6. Register your business and acquire the necessary licenses and permits
Having laid out a budget and have acquired start-up capital, it’s now time to start the vendor application process and business registration. The first thing to do is contact your target markets’ management team and inquire about the required permits or licenses for selling legally. The registration requirements in any market vary with the kind of product being sold.
For example, in most farmers’ markets, those selling prepared/processed foods are required to obtain seasonal food permits and submit to periodic inspections from the local health officers.

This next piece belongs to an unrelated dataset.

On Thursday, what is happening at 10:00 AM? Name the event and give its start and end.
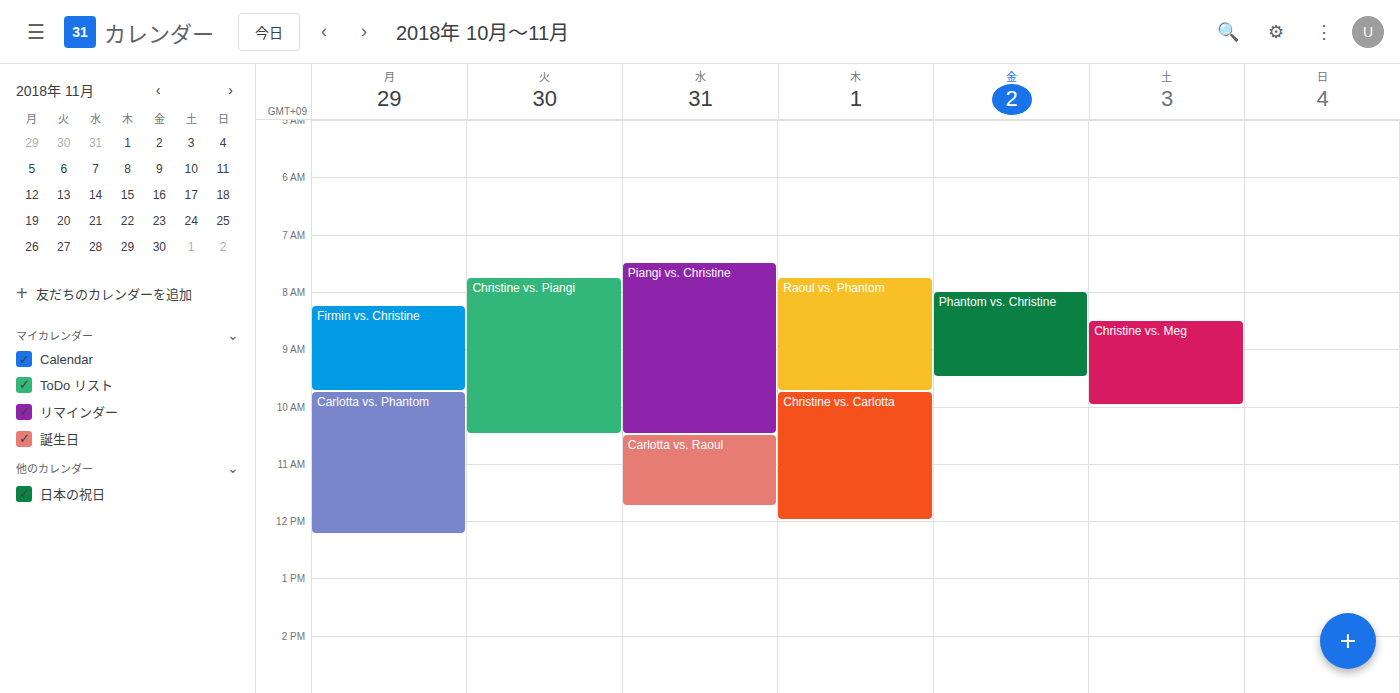
"Christine vs. Carlotta", 9:45 AM to 12:00 PM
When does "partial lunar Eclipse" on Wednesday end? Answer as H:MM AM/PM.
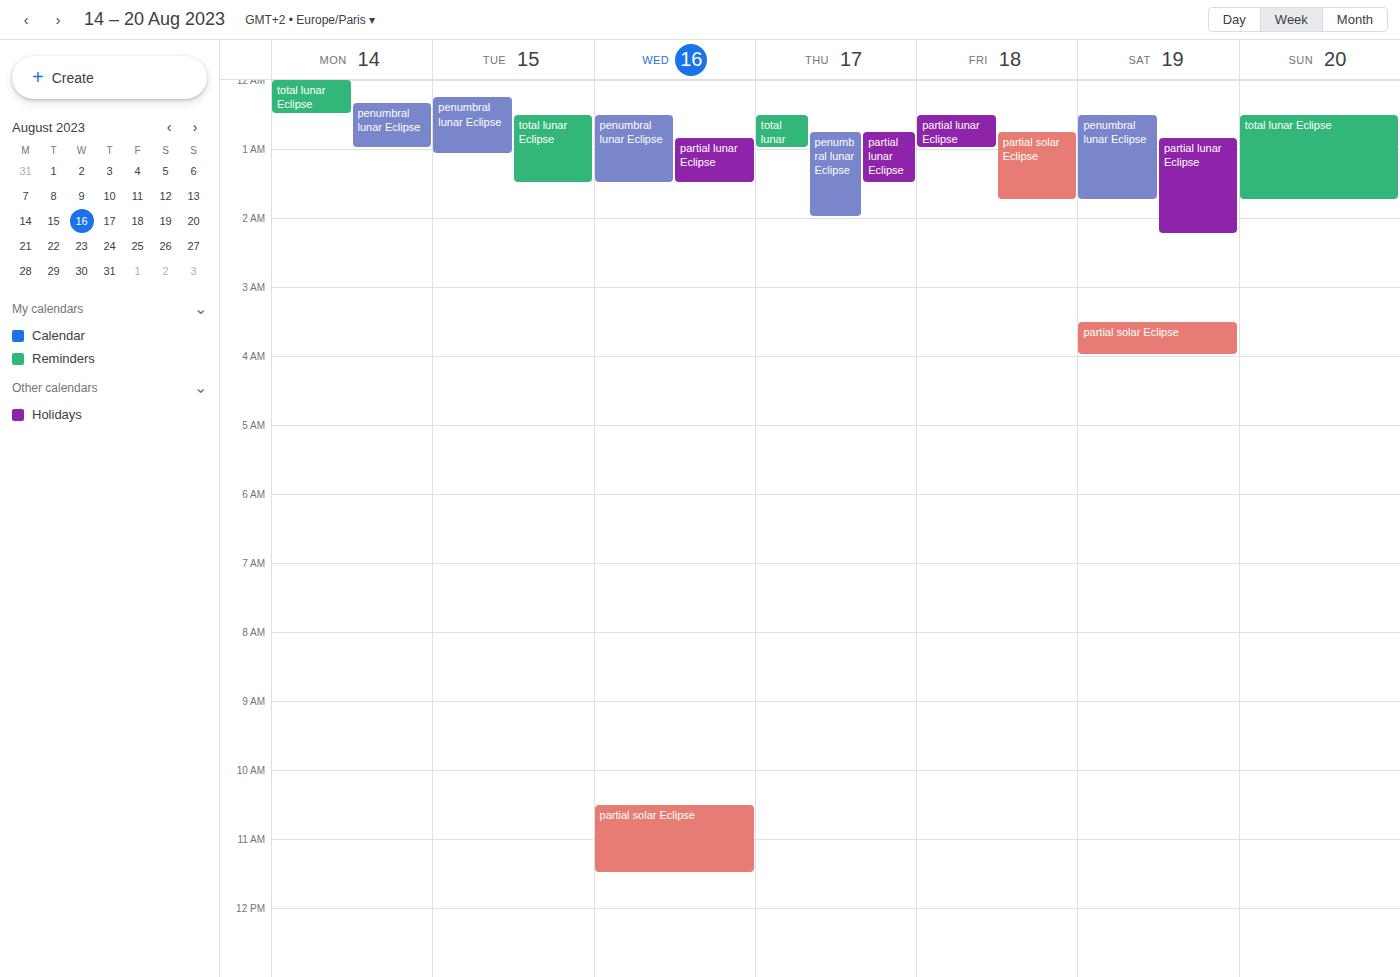
1:30 AM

While less strict requirements apply to those selling raw produce. (Whether you grow it yourself or, you source from the grower and they don’t alter it in any meaningful way).
Therefore, before you sell anything at a local farmers’ market, visit your local authority, fill the application form, pay a minimal fee, and submit to any relevant authorities’ inspections.
7. Research on business insurance
Some farmers’ markets require you to obtain insurance for your business while others don’t’. Although you might feel lucky when it’s not a requirement at the farmer’s market you plan to set up your business, it is important to always protect yourself from liability.
Whether business insurance is required or not, contact your farmer’s market and get recommendations on local insurance companies should you need one.
8. Obtain your spot at the market
Assuming that you have chosen a popular local farmers’ market, you will have to go through the vendors’ checking list before you get your preferred spot at the market. This may take a while and you may find yourself not getting your first spot choice in your first year in business. Don’t give up though, this is how business is!
You have to compromise a little.
With a little more patience and regular contact with the market operators, you will be able to maximize the chances of getting your first or second choice in your next operating year.
9. Come up with a system for getting your merchandise to the market
After securing your spot at the market, the next step is to strategize on how to get what you are selling to the market. Depending on the nature of your merchandise, several things come into play including; reliable transportation like trucks if you are a large seller or, hatchbacks/sedans if you are a small vendor.
Other things you need to strategize on are approved production and suitable packaging facilities.
10. Generate and place approved posters
The product presentation and general appearance of your market booth should be attractive. This helps pull customers to your stall and enhances sales. But before you place any posters or drawings check with the market’s management team on what’s acceptable.
Different booth ideas can make your stall eye-catching. For example, printed banners showing items and prices, handwritten listings on a whiteboard and, much more.
11. Get the Most Out of your Market Stall
Finally, it’s time for you to get the most from your market stall and there are several ways to do so. For example, make sure that you follow the market’s regulation to the letter, and be unique. Also, consider adding value to your products, give out free samples, maintain an all-year-round supply, and never misinterpret yourself or your products.
Those have been the eleven steps on how to sell at a farmers market that if you follow keenly, you are going to have it easy with selling at a farmers’ market.
Always remember the tips for vendors have shared like aiming to fetch the most from your stall by maintaining all-year-round supply, following the market’s laws and regulations, adding value to your products, and remaining unique.
What are your thoughts on selling produce at a farmers’ market? And if you are already a vendor what are your experiences?